## [WHAT TO WORK ON]
Copy the material word for word, from its first line through the line containing "[v(9.47, 28.93) *", including both. Leave the pictures out of your copy.

================================

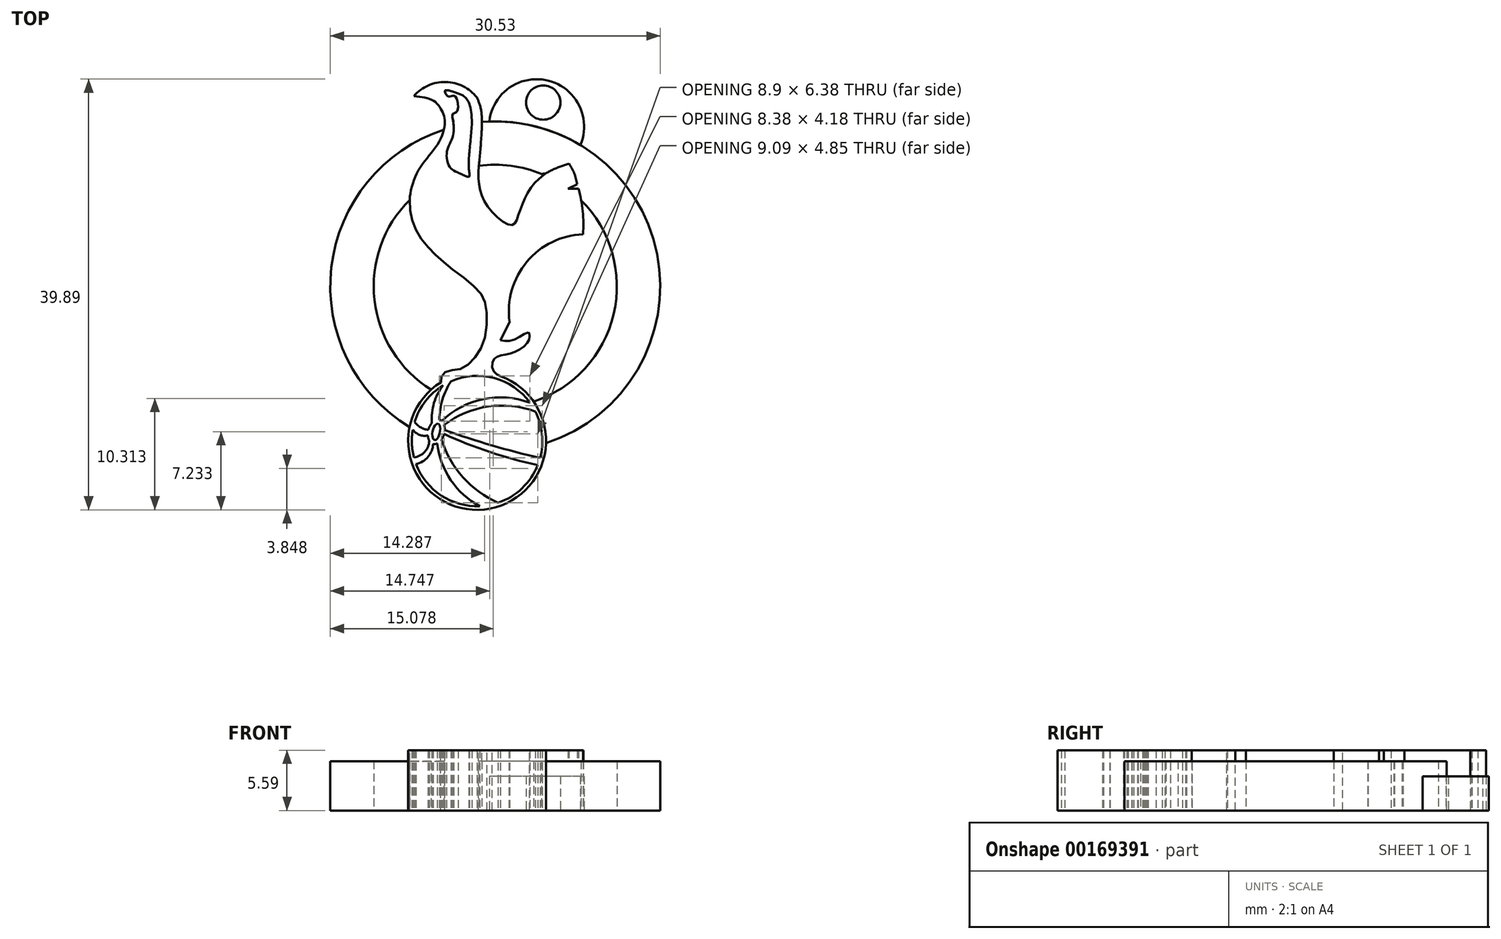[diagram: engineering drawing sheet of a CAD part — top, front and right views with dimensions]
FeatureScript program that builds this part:
annotation { "Feature Type Name" : "Feature", "Feature Type Description" : "" }
export const myFeature = defineFeature(function(context is Context, id is Id, definition is map)
    precondition{}
    {
        {
            var Q0;
            Q0=qCreatedBy(makeId("Top.planeOp"),FACE);
            var sketch = newSketch(context, id + "F0", { "sketchPlane" : qUnion([Q0])});
            skArc(sketch, "E0", {"start": v(9.47, 28.93) * mm, "mid": v(6.59, 30.38) * mm, "end": v(3.64, 29.06) * mm});
            skFitSpline(sketch, "E1", {"points": [v(9.47, 28.93) * mm, v(9.88, 27.6) * mm, v(9.73, 23.52) * mm, v(9.68, 20.77) * mm, v(10.71, 18.5) * mm, v(12.7, 17.13) * mm, v(13.25, 17.88) * mm, v(14.13, 20.04) * mm, v(15.77, 21.86) * mm, v(17.98, 22.83) * mm], "startDerivative": vector(5.88, -12.64) * mm, "endDerivative": vector(20.31, 7) * mm});
            skArc(sketch, "E2", {"start": v(18.74, 20.91) * mm, "mid": v(18.47, 21.91) * mm, "end": v(17.98, 22.83) * mm});
            skLineSegment(sketch, "E3", {"start": v(18.74, 20.91) * mm, "end": v(17.89, 20.48) * mm});
            skLineSegment(sketch, "E4", {"start": v(17.89, 20.48) * mm, "end": v(18.89, 20.48) * mm});
            skArc(sketch, "E5", {"start": v(19.3, 16.28) * mm, "mid": v(19.25, 18.4) * mm, "end": v(18.89, 20.48) * mm});
            skArc(sketch, "E6", {"start": v(19.3, 16.28) * mm, "mid": v(14.09, 13.72) * mm, "end": v(12.49, 8.15) * mm});
            skLineSegment(sketch, "E7", {"start": v(12.49, 8.15) * mm, "end": v(11.64, 6.46) * mm});
            skFitSpline(sketch, "E8", {"points": [v(11.64, 6.46) * mm, v(12.74, 6.46) * mm, v(14.02, 7.12) * mm, v(14.29, 7.14) * mm, v(14.34, 6.71) * mm, v(13.95, 6) * mm, v(12.68, 5.27) * mm, v(11.64, 5.04) * mm, v(11.01, 4.65) * mm, v(10.98, 3.67) * mm, v(11.64, 3.13) * mm], "startDerivative": vector(9.48, -1.66) * mm, "endDerivative": vector(8.07, -4.1) * mm});
            skArc(sketch, "E9", {"start": v(6.14, 2.56) * mm, "mid": v(10.14, -9.22) * mm, "end": v(11.64, 3.13) * mm});
            skFitSpline(sketch, "E10", {"points": [v(6.14, 2.56) * mm, v(6.19, 3.11) * mm, v(6.77, 3.6) * mm, v(7.92, 3.79) * mm, v(9.2, 4.75) * mm, v(10.22, 6.83) * mm, v(10.3, 9.6) * mm, v(9.6, 11.07) * mm, v(7.2, 13.04) * mm, v(5.43, 14.6) * mm, v(4.06, 16.23) * mm, v(3.36, 18.04) * mm, v(3.32, 20.13) * mm, v(4.3, 22.6) * mm, v(5.92, 24.74) * mm, v(6.5, 26.63) * mm, v(6.21, 27.75) * mm, v(5.4, 28.67) * mm, v(3.64, 29.06) * mm], "startDerivative": vector(-1.68, 18.33) * mm, "endDerivative": vector(-35.26, 3.54) * mm});
            skFitSpline(sketch, "E11", {"points": [v(6.5, 29.56) * mm, v(7.53, 29.4) * mm, v(8.48, 28.87) * mm, v(9, 26.93) * mm, v(8.71, 22.48) * mm, v(8.74, 21.6) * mm, v(7.93, 21.9) * mm, v(7, 22.44) * mm, v(6.7, 23.9) * mm, v(7.17, 25.14) * mm, v(7.29, 26.63) * mm, v(7.22, 27.4) * mm, v(7.57, 27.6) * mm, v(7.72, 28.35) * mm, v(7.43, 29.06) * mm, v(7.1, 29.06) * mm, v(6.77, 29.06) * mm, v(6.5, 29.56) * mm]});
            skCircle(sketch, "E12", {"center": v(9.48, -2.87) * mm, "radius": 6.04 * mm});
            skArc(sketch, "E13", {"start": v(14.34, 0.66) * mm, "mid": v(14.36, 0.66) * mm, "end": v(14.38, 0.67) * mm});
            skArc(sketch, "E14.trimOffspring", {"start": v(14.72, 0.78) * mm, "mid": v(22.12, 8.87) * mm, "end": v(19.12, 19.42) * mm});
            skEllipse(sketch, "E15", {"center": v(5.7, -2.02) * mm, "majorRadius": 1.16 * mm, "minorRadius": 0.75 * mm, "majorAxis": v(0.25, 0.97)});
            skArc(sketch, "E16", {"start": v(6.34, 2.28) * mm, "mid": v(5.5, 0.64) * mm, "end": v(5.3, -1.2) * mm});
            skArc(sketch, "E17", {"start": v(7.06, 2.66) * mm, "mid": v(6.28, 0.95) * mm, "end": v(6, -0.9) * mm});
            skArc(sketch, "E18", {"start": v(3.7, -1.1) * mm, "mid": v(4.26, -1.61) * mm, "end": v(4.98, -1.83) * mm});
            skArc(sketch, "E19", {"start": v(3.54, -1.82) * mm, "mid": v(4.15, -2.3) * mm, "end": v(4.93, -2.37) * mm});
            skArc(sketch, "E20", {"start": v(5.8, -3.1) * mm, "mid": v(7.05, -6.5) * mm, "end": v(9.74, -8.9) * mm});
            skArc(sketch, "E21", {"start": v(6.2, -2.74) * mm, "mid": v(8.18, -6.23) * mm, "end": v(11.42, -8.6) * mm});
            skArc(sketch, "E22", {"start": v(6.43, -2.21) * mm, "mid": v(10.68, -3.9) * mm, "end": v(15.1, -5.1) * mm});
            skArc(sketch, "E23", {"start": v(6.49, -1.86) * mm, "mid": v(10.86, -3.28) * mm, "end": v(15.32, -4.44) * mm});
            skArc(sketch, "E24", {"start": v(14.38, 0.67) * mm, "mid": v(10.05, 1) * mm, "end": v(6.22, -1.02) * mm});
            skArc(sketch, "E25", {"start": v(14.87, -0.15) * mm, "mid": v(10.5, 0.32) * mm, "end": v(6.43, -1.38) * mm});
            skArc(sketch, "E26", {"start": v(3.84, -5.01) * mm, "mid": v(4.94, -4.35) * mm, "end": v(5.41, -3.14) * mm});
            skArc(sketch, "E27", {"start": v(3.64, -4.4) * mm, "mid": v(4.64, -3.88) * mm, "end": v(5.06, -2.85) * mm});
            skArc(sketch, "E28", {"start": v(4.74, -2.4) * mm, "mid": v(4.84, -2.44) * mm, "end": v(4.94, -2.48) * mm});
            skArc(sketch, "E29.trimOffspring", {"start": v(6.04, -2.92) * mm, "mid": v(6.16, -2.97) * mm, "end": v(6.28, -3) * mm});
            skArc(sketch, "E30.trimOffspring", {"start": v(15.86, -3.07) * mm, "mid": v(26.14, 14.44) * mm, "end": v(9.93, 26.67) * mm});
            skArc(sketch, "E31.trimOffspring", {"start": v(3.25, 19.46) * mm, "mid": v(-0.02, 10.2) * mm, "end": v(5.24, 1.89) * mm});
            skArc(sketch, "E32.trimOffspring", {"start": v(8.72, 22.44) * mm, "mid": v(8.09, 22.28) * mm, "end": v(7.47, 22.09) * mm});
            skArc(sketch, "E33.trimOffspring", {"start": v(6.42, 25.96) * mm, "mid": v(-4, 13.2) * mm, "end": v(3.24, -1.59) * mm});
            skArc(sketch, "E34.trimOffspring", {"start": v(9, 26.57) * mm, "mid": v(8.16, 26.42) * mm, "end": v(7.33, 26.23) * mm});
            skArc(sketch, "E35.trimOffspring", {"start": v(15.66, 21.78) * mm, "mid": v(12.71, 22.6) * mm, "end": v(9.65, 22.6) * mm});
            skEllipse(sketch, "E36", {"center": v(5.7, -2.02) * mm, "majorRadius": 0.77 * mm, "minorRadius": 0.34 * mm, "majorAxis": v(0.2, 0.98)});
            skArc(sketch, "E37", {"start": v(15.46, 21.86) * mm, "mid": v(15.67, 21.89) * mm, "end": v(15.87, 21.92) * mm});
            skCircle(sketch, "E38", {"center": v(15.6, 28.47) * mm, "radius": 1.59 * mm});
            skArc(sketch, "E39.trimOffspring", {"start": v(19.05, 24.53) * mm, "mid": v(16.1, 30.5) * mm, "end": v(10.62, 26.71) * mm});
            skSolve(sketch);
        }
        {
            var Q0;
            {var subQ13=sQuery(id+"F0.wireOp",EDGE,"E0");Q0=makeQuery(id+"F0.imprint","IMPRINT",FACE,{"disambiguationData":[TD([[makeQuery(id+"F0.imprint","IMPRINT",EDGE,{"derivedFrom":subQ13}),1.0]])]});}
            var Q1;
            {var subQ0=sQuery(id+"F0.wireOp",EDGE,"E24");Q1=makeQuery(id+"F0.imprint","IMPRINT",FACE,{"disambiguationData":[TD([[makeQuery(id+"F0.imprint","IMPRINT",EDGE,{"derivedFrom":subQ0}),1.0]])]});}
            var Q2;
            {var subQ0=sQuery(id+"F0.wireOp",EDGE,"E16");Q2=makeQuery(id+"F0.imprint","IMPRINT",FACE,{"disambiguationData":[TD([[makeQuery(id+"F0.imprint","IMPRINT",EDGE,{"derivedFrom":subQ0}),1.0]])]});}
            var Q3;
            {var subQ4=sQuery(id+"F0.wireOp",EDGE,"E18");Q3=makeQuery(id+"F0.imprint","IMPRINT",FACE,{"disambiguationData":[TD([[makeQuery(id+"F0.imprint","IMPRINT",EDGE,{"derivedFrom":subQ4}),-1.0]])]});}
            var Q4;
            {var subQ0=sQuery(id+"F0.wireOp",EDGE,"E26");Q4=makeQuery(id+"F0.imprint","IMPRINT",FACE,{"disambiguationData":[TD([[makeQuery(id+"F0.imprint","IMPRINT",EDGE,{"derivedFrom":subQ0}),1.0]])]});}
            var Q5;
            {var subQ4=sQuery(id+"F0.wireOp",EDGE,"E20");Q5=makeQuery(id+"F0.imprint","IMPRINT",FACE,{"disambiguationData":[TD([[makeQuery(id+"F0.imprint","IMPRINT",EDGE,{"derivedFrom":subQ4}),1.0]])]});}
            var Q6;
            {var subQ0=sQuery(id+"F0.wireOp",EDGE,"E22");Q6=makeQuery(id+"F0.imprint","IMPRINT",FACE,{"disambiguationData":[TD([[makeQuery(id+"F0.imprint","IMPRINT",EDGE,{"derivedFrom":subQ0}),1.0]])]});}
            var Q7;
            {var subQ3=sQuery(id+"F0.wireOp",EDGE,"E29.trimOffspring");Q7=makeQuery(id+"F0.imprint","IMPRINT",FACE,{"disambiguationData":[TD([[makeQuery(id+"F0.imprint","IMPRINT",EDGE,{"derivedFrom":subQ3}),1.0]])]});}
            var Q8;
            Q8=makeQuery(id+"F0.imprint","IMPRINT",FACE,{"disambiguationData":[TD([[makeQuery(id+"F0.imprint","IMPRINT",EDGE,{"derivedFrom":sQuery(id+"F0.wireOp",EDGE,"E36")}),-1.0]])]});
            extrude(context, id + "F1", {"entities" : qUnion([Q0, Q1, Q2, Q3, Q4, Q5, Q6, Q7, Q8]), "depth" : 5.6 * mm});
        }
        {
            var Q0;
            {var subQ1=sQuery(id+"F0.wireOp",EDGE,"E2");Q0=makeQuery(id+"F0.imprint","IMPRINT",FACE,{"disambiguationData":[TD([[makeQuery(id+"F0.imprint","IMPRINT",EDGE,{"derivedFrom":subQ1}),-1.0]])]});}
            var Q1;
            {var subQ0=sQuery(id+"F0.wireOp",EDGE,"E31.trimOffspring");Q1=makeQuery(id+"F0.imprint","IMPRINT",FACE,{"disambiguationData":[TD([[makeQuery(id+"F0.imprint","IMPRINT",EDGE,{"derivedFrom":subQ0}),-1.0]])]});}
            extrude(context, id + "F2", {"entities" : qUnion([Q0, Q1]), "operationType" : NewBodyOperationType.ADD, "depth" : 4.57 * mm});
        }
        {
            var Q0;
            Q0=makeQuery(id+"F0.imprint","IMPRINT",FACE,{"disambiguationData":[TD([[makeQuery(id+"F0.imprint","IMPRINT",EDGE,{"derivedFrom":sQuery(id+"F0.wireOp",EDGE,"E38")}),-1.0]])]});
            extrude(context, id + "F3", {"entities" : qUnion([Q0]), "operationType" : NewBodyOperationType.ADD, "depth" : 3.17 * mm});
        }
    });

================================

## [ANSWER BELOW]
[diagram: engineering drawing sheet of a CAD part — top, front and right views with dimensions]
FeatureScript program that builds this part:
annotation { "Feature Type Name" : "Feature", "Feature Type Description" : "" }
export const myFeature = defineFeature(function(context is Context, id is Id, definition is map)
    precondition{}
    {
        {
            var Q0;
            Q0=qCreatedBy(makeId("Top.planeOp"),FACE);
            var sketch = newSketch(context, id + "F0", { "sketchPlane" : qUnion([Q0])});
            skArc(sketch, "E0", {"start": v(9.47, 28.93) * mm, "mid": v(6.59, 30.38) * mm, "end": v(3.64, 29.06) * mm});
            skFitSpline(sketch, "E1", {"points": [v(9.47, 28.93) * mm, v(9.88, 27.6) * mm, v(9.73, 23.52) * mm, v(9.68, 20.77) * mm, v(10.71, 18.5) * mm, v(12.7, 17.13) * mm, v(13.25, 17.88) * mm, v(14.13, 20.04) * mm, v(15.77, 21.86) * mm, v(17.98, 22.83) * mm], "startDerivative": vector(5.88, -12.64) * mm, "endDerivative": vector(20.31, 7) * mm});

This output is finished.